_WHAT THIS EXERCISE ASKS:_
**A)** From the forum post about x264 and the Linux scheduler, list each scheduler and encoding pair whose frame rate went up after the patch, with its before and after figures.
**B)** Carry the forum post about x264 and the Linux scheduler forward from its last sentence.

2012-05-09 16:01:32

by Jason Garrett-Glaser

[permalink] [raw]
Subject: Scheduler still seems awful with x264, worse with patches

Many months ago, the topic of CFS's inefficiencies with x264 came up
and some improvements were made, but BFS and Windows still stayed a
little bit in the lead. This seemed to be because of a mix of two
issues. Firstly, a combination of relatively short-lived jobs (x264
uses a thread pool, so the actual threads are long-lived). Secondly,
in frame threads, heavy dependencies between threads, benefiting
greatly from a dumb scheduler. Thirdly, in sliced threads -- the
focus of this post -- the best scheduling approach is to simply spread
them throughout the cores and do nothing, so again, a dumb scheduler
will do the right thing.

Recently I tried multithreading x264's lookahead for a customer. The
lookahead previously wasn't threaded, causing bottlenecks with many
cores and threads. I do my development mainly on Windows, and the
patch looked to be quite a success, with nice performance boosts for
many target use-cases.

And then I ran it on Linux and it choked horribly.

The patch is here:
https://github.com/DarkShikari/x264-devel/commit/99e830f1581eac3cf30f07b1d6c6c32bae1725c8
. To replicate the test, simply test that version against the
previous version. My guess is the reason it chokes is that it
involves spawning even *shorter*-lived jobs than x264 typically does,
something that CFS seems to simply collapse on.

Here's some stats from a recent kernel:

SD encoding (before -> after patch):
CFS: 325.49 +/- 1.22 fps -> 251.68 +/- 2.32 fps
BFS: 334.94 +/- 0.59 fps -> 344.47 +/- 0.68 fps

HD encoding (before -> after patch):
CFS: 39.05 +/- 0.22 fps -> 40.56 +/- 0.23 fps
BFS: 40.15 +/- 0.05 fps -> 44.89 +/- 0.05 fps

As can be seen, the longer the threads live (the lower the fps), the
less horrific the penalty is. Furthermore, though I don't have
numbers, using schedtool -R -p 1 does basically as well as BFS in
eliminating the problem. Naturally, this is not really a solution as
it requires root.

_MATERIAL SUPPLIED:_
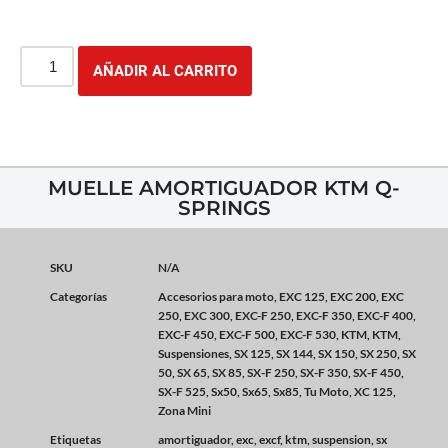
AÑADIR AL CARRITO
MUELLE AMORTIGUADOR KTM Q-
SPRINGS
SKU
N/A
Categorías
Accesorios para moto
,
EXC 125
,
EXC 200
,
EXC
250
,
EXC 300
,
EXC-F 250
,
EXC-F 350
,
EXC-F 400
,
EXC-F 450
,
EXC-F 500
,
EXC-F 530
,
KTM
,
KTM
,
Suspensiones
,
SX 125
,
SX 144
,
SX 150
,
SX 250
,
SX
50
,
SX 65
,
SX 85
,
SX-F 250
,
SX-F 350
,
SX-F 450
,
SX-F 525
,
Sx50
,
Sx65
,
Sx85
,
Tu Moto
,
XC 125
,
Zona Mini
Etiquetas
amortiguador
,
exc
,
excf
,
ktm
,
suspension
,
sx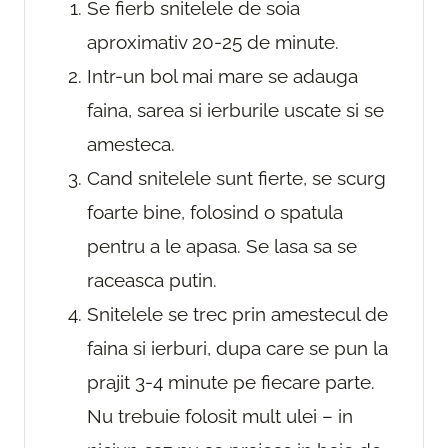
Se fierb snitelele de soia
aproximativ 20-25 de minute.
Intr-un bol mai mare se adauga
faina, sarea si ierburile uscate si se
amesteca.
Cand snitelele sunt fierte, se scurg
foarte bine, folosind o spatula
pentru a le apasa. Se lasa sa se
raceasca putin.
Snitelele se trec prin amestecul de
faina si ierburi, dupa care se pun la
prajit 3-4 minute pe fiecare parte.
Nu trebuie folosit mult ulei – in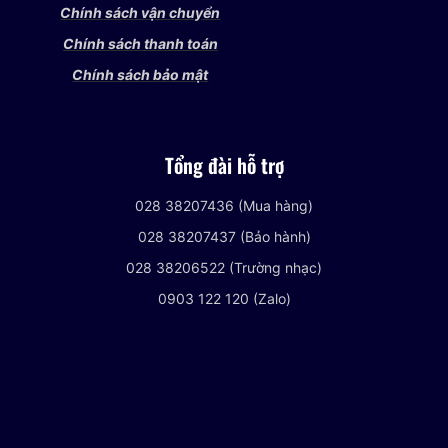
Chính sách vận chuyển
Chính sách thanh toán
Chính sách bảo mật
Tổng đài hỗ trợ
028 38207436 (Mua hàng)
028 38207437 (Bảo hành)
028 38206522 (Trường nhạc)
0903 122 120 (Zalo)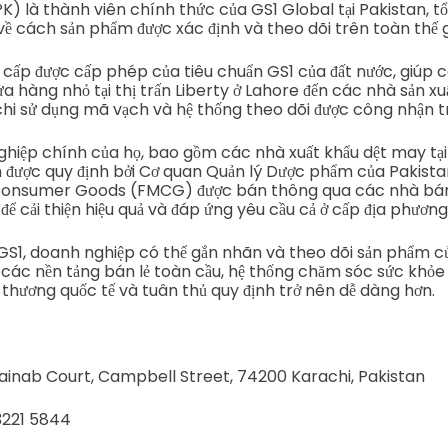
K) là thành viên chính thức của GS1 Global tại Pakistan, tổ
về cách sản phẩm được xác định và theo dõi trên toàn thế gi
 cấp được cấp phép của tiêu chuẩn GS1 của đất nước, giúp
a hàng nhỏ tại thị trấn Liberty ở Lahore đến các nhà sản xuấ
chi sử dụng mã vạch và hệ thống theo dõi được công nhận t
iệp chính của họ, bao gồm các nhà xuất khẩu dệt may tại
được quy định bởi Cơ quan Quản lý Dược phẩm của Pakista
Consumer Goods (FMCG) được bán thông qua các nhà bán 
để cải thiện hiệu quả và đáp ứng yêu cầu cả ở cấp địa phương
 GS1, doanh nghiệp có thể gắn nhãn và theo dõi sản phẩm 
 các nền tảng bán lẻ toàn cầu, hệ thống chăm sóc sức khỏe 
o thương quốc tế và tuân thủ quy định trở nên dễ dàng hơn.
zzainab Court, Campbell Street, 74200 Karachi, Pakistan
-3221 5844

_PER-TASK ANSWERS:_
**A)**
- CFS, HD encoding: 39.05 +/- 0.22 fps -> 40.56 +/- 0.23 fps
- BFS, SD encoding: 334.94 +/- 0.59 fps -> 344.47 +/- 0.68 fps
- BFS, HD encoding: 40.15 +/- 0.05 fps -> 44.89 +/- 0.05 fps

**B)**
To replicate this test, a commandline like this should work on any
cached raw input file (a collection of free raw videos can be found
here if you don't like making your own:
http://media.xiph.org/video/derf/ ):

./x264 --preset superfast --tune zerolatency --threads X input -o /dev/null

Most of my testing was done with X = 4 or 8 on quad-core or
quad-core-with-HT machines. Though I don't have numbers, I should
note that the absolute worst results are on a Core i7 machine where I
set taskset 0xf and used threads 4; the patch literally cut the
framerate in half, despite giving a performance boost when SCHED_RR
was used.

Jason

P.S. Here is the structure of low-latency sliced threading with the
patch, for anyone curious.

To encode a frame with X threads:
1. The previous frame's X threads are still going -- they're
finishing up hpel and deblock calculation, which can be done after the
encoder returns, but before the next frame is encoded.
2. Serially, copy in the input frame and preprocess it, running
various not-yet-parallelized tasks while those threads finish up.
3. In parallel, do lookahead analysis of the input frame -- split it
into X slices and analyze them simultaneously. Then wait on the jobs
and merge the results.
4. If any of the previous frame's threads are still going, wait on them now.
5. Split the main encode into X slices and do them simultaneously.
Once they've all finished encoding -- after they've signaled the main
thread with a condition variable -- serially finish up a few minor
tasks and return to the caller. These threads will continue until
step 4) of the next frame.

When encoding at ~300fps, the encode jobs will typically run for about
~3ms each, and the lookahead threads likely for around 0.5ms, very
roughly. For a low-latency encoder, there is no way to make these
threads last longer while still getting parallelism, and it must be
doable because Windows handles it just fine.

Jason


2012-05-09 16:24:36

by Mike Galbraith

[permalink] [raw]
Subject: Re: Scheduler still seems awful with x264, worse with patches

On Wed, 2012-05-09 at 09:00 -0700, Jason Garrett-Glaser wrote:
> Many months ago, the topic of CFS's inefficiencies with x264 came up
> and some improvements were made, but BFS and Windows still stayed a
> little bit in the lead. This seemed to be because of a mix of two
> issues. Firstly, a combination of relatively short-lived jobs (x264
> uses a thread pool, so the actual threads are long-lived). Secondly,
> in frame threads, heavy dependencies between threads, benefiting
> greatly from a dumb scheduler. Thirdly, in sliced threads -- the
> focus of this post -- the best scheduling approach is to simply spread
> them throughout the cores and do nothing, so again, a dumb scheduler
> will do the right thing.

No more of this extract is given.